EXERCISE INSTRUCTIONS: Locate the string "center" throughout the material and copy every line in which it occurs.

DATA BLOCK:
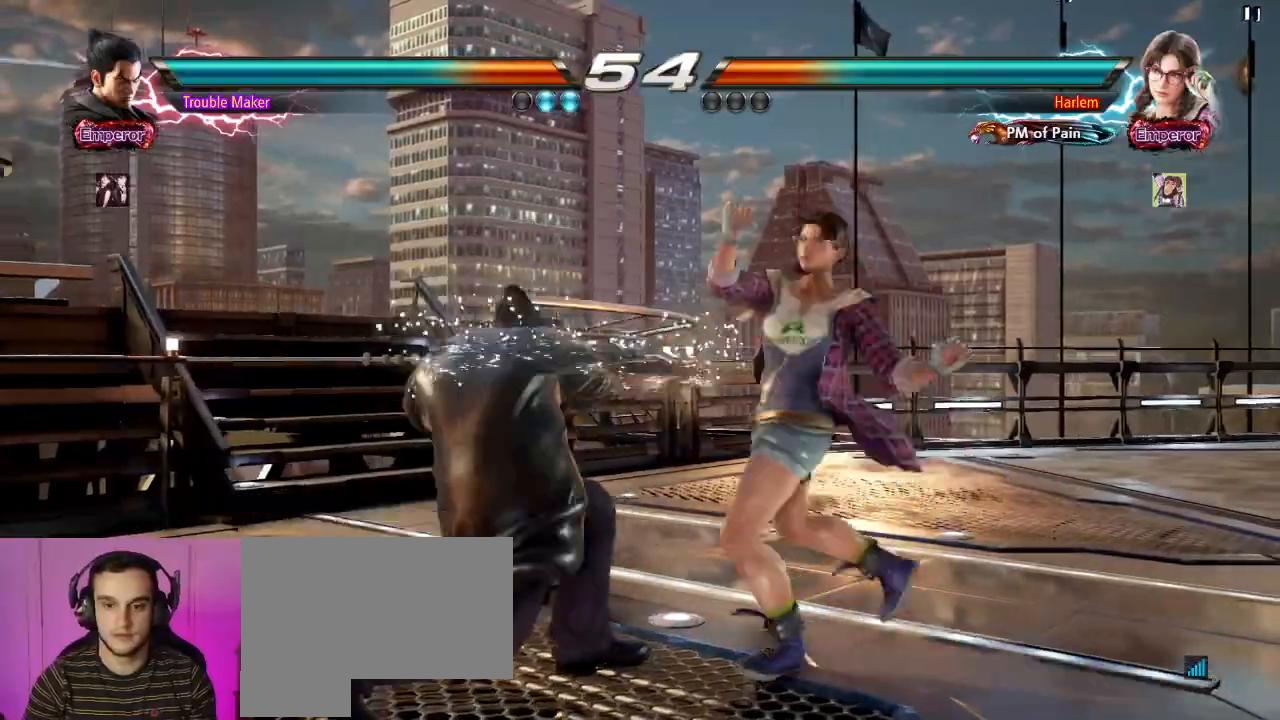
{"dt_ms": 500, "buttons": [], "left_stick": "center", "events": [[400, "left_stick", "center"]]}
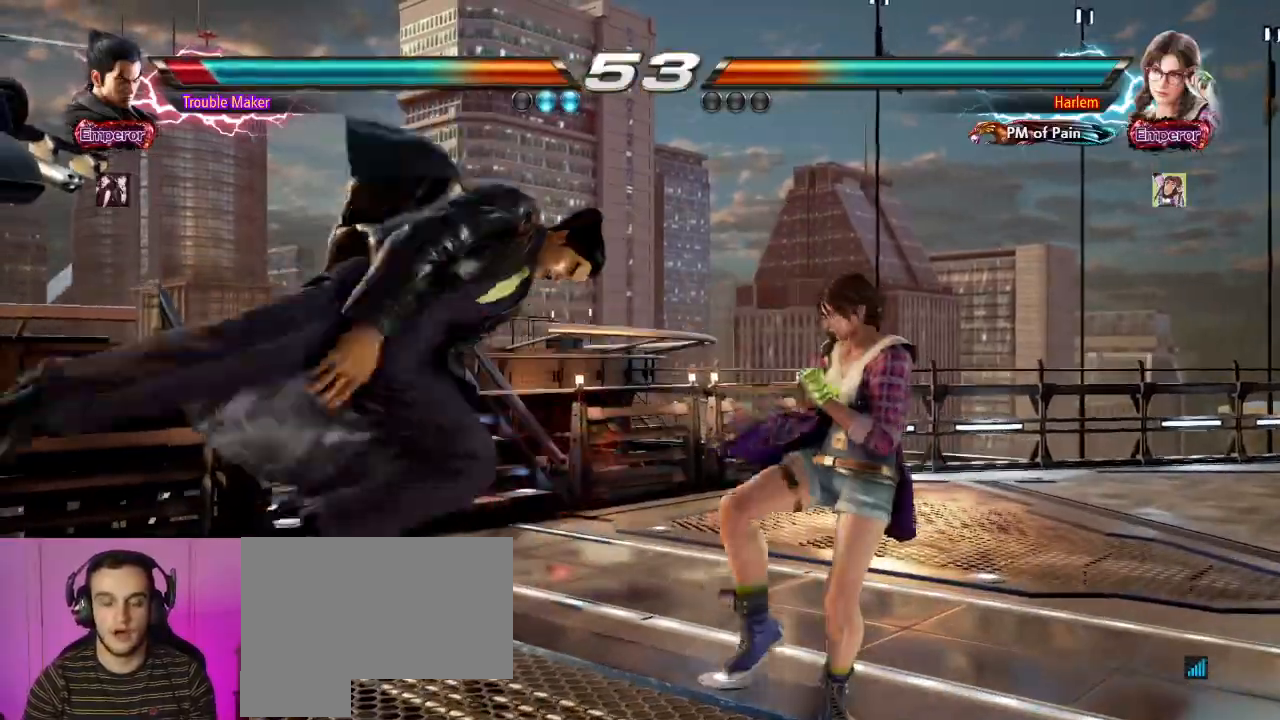
{"dt_ms": 500, "buttons": [], "left_stick": "center", "events": [[433, "CIRCLE", "down"], [433, "CROSS", "down"], [483, "CROSS", "up"], [500, "CIRCLE", "up"]]}
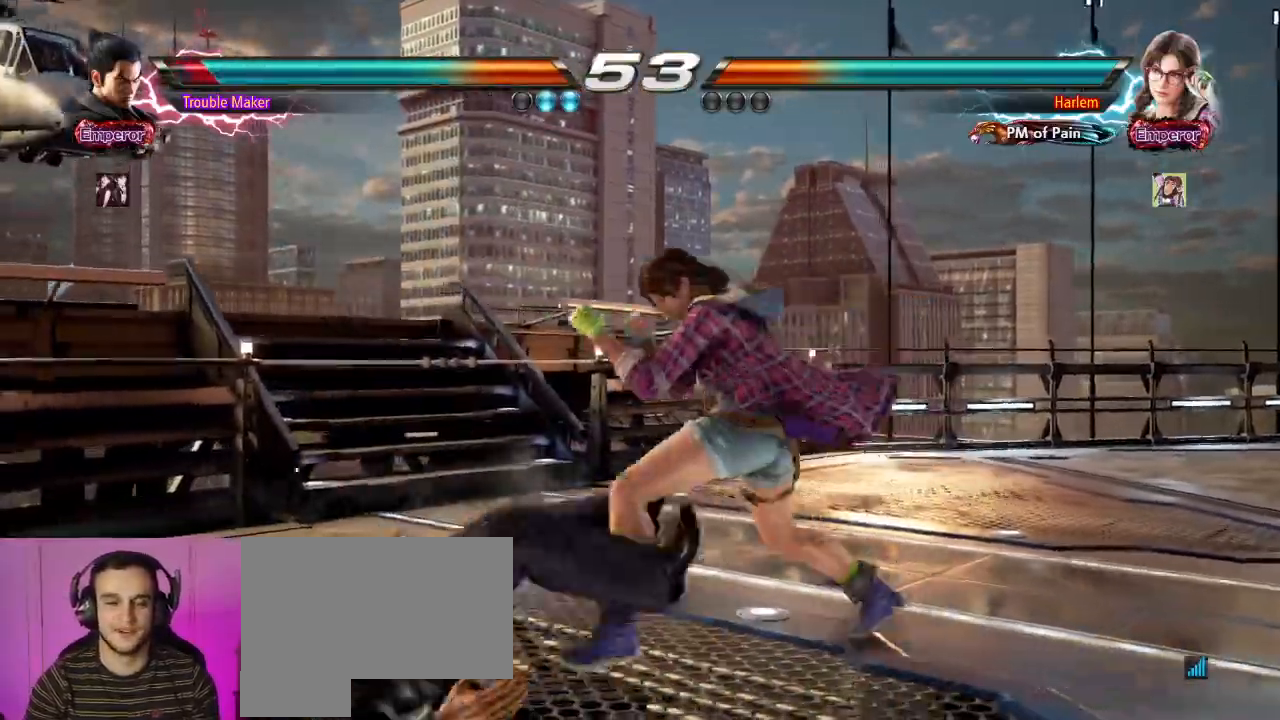
{"dt_ms": 500, "buttons": [], "left_stick": "left", "events": [[183, "left_stick", "left"]]}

FINISHED EXERCISE:
{"dt_ms": 500, "buttons": [], "left_stick": "center", "events": [[400, "left_stick", "center"]]}
{"dt_ms": 500, "buttons": [], "left_stick": "center", "events": [[433, "CIRCLE", "down"], [433, "CROSS", "down"], [483, "CROSS", "up"], [500, "CIRCLE", "up"]]}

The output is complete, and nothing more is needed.